What is a zipper watch?

1. What is a zipper watch

The zipper table is defined for the way the table stores data in the data warehouse design. As the name suggests, the so-called zipper is to record history. Record information about all changes of a thing from the beginning to the current state.

Second, where is it used

During the data model design process of the data warehouse, such requirements are often encountered:

The amount of data is relatively large;
Some fields in the table will be updated, such as the user's address, product description information, order status, etc.;
It is necessary to view historical snapshot information at a certain point in time or time period, for example, to view the status of an order at a certain point in history, for example, to view how many times a certain
user has updated in a certain period of time in the past, etc.;
The proportion and frequency of changes are not very large. For example, there are a total of 10 million members, and about 100,000 new members and changes are made every day;
If a full amount is kept for this table every day, a lot of unchanged information will be saved in each full amount, which is a great waste of storage;

The zipper history table can not only meet the historical state of the reaction data, but also save storage to the greatest extent;

Three, for example

To give a simple example, for example, there is an order table
with 3 records on June 20th,

By June 21st, there are 5 records in the table,

As of June 22, there are 6 records in the table:

The method of retention of this table in the data warehouse,

If only one full quantity is kept, the data is the same as the record on June 22. If you need to check the status of order 001 on June 21, it cannot be satisfied;
If a full copy is kept every day, there are 14 records in the table in the data warehouse, but many records are saved repeatedly without task changes, such as order 002,004, the large amount of data will cause a lot of storage waste;

If the table is designed as a historical zipper table in the data warehouse, there will be a table like the following:

illustrate:

dw_begin_date indicates the start time of the life cycle of the record, and dw_end_date indicates the end time of the life cycle of the record;
dw_end_date = '9999-12-31' indicates that the record is currently valid;
If querying all currently valid records, select * from order_his where dw_end_date = '9999-12-31'
If you query the historical snapshot of 2012-06-21, then select * from order_his where dw_begin_date <= '2012-06-21' and end_date >= '2012-06-21', this statement will query the following records:

It is exactly the same as the record in the source table on June 21.

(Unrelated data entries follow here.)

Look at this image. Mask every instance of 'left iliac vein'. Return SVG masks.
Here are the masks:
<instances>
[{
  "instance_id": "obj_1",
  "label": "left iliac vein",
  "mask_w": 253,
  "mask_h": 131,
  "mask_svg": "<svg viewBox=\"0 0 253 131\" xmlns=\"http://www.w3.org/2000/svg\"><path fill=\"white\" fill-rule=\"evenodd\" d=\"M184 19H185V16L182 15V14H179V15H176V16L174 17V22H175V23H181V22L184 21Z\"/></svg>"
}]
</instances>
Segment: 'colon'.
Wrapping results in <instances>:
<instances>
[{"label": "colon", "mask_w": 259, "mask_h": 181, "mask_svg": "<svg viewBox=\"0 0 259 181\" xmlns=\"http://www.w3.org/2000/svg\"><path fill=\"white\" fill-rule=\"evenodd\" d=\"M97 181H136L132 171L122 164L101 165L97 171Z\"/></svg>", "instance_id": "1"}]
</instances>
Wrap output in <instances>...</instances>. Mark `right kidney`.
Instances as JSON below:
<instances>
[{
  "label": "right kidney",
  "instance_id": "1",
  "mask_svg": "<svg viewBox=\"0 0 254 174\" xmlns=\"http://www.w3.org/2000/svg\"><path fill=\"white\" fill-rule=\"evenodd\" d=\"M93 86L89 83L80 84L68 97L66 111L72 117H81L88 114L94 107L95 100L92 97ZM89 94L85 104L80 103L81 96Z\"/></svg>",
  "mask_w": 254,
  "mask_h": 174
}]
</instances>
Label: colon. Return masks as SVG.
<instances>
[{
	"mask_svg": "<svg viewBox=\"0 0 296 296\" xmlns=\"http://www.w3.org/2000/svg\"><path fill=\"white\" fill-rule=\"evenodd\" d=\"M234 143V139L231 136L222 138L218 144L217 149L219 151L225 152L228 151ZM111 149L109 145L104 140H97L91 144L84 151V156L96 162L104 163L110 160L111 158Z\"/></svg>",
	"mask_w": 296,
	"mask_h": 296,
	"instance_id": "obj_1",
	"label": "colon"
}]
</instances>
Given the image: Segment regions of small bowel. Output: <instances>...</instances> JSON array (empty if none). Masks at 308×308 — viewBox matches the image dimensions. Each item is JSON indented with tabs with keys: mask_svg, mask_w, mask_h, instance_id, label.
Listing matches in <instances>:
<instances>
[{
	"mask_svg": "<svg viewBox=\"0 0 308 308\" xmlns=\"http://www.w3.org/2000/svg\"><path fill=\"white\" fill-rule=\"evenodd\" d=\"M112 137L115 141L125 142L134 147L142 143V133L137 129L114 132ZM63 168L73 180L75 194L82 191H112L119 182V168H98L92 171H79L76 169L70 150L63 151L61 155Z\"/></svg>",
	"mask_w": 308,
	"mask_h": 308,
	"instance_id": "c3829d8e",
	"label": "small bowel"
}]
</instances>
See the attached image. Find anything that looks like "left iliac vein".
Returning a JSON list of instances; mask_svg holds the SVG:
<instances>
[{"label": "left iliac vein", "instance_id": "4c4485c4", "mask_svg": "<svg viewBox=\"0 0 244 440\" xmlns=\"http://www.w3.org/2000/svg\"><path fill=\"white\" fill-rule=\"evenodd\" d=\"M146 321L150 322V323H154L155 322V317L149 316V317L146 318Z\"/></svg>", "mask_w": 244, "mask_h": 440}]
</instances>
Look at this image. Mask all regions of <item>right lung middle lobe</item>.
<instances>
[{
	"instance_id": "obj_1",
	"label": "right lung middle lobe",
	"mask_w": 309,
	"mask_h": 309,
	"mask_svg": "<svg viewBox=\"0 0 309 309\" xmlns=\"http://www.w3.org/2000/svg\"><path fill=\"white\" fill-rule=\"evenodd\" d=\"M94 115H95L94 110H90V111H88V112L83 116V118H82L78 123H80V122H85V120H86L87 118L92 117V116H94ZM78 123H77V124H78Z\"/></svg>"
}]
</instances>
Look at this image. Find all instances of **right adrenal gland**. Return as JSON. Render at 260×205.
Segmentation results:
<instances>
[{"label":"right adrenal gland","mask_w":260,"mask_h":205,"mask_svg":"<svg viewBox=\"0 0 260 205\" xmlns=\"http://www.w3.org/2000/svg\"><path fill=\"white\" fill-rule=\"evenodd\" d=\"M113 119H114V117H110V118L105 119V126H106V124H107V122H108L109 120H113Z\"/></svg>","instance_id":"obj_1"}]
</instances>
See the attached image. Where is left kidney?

It can be seen that such a historical zipper table can not only meet the demand for historical data, but also save storage resources to a great extent;

Replenish

Let me add how to obtain the daily user update table. According to the author's experience, there are the following ways to obtain or indirectly obtain the daily user increment. Because it is more important, I will explain it in detail:

We can monitor the changes of Mysql data, such as using Canal, and finally merge the daily changes to obtain the last status.
Assuming that we get a slice of data every day, we can use the difference between the slice data of two days as a daily update table.
Daily change flow table.
Use the etl tool to incrementally extract the operational database to ods or data warehouse according to the time field (extract the data of the previous day every day) to form daily incremental data (the most used situation in practice).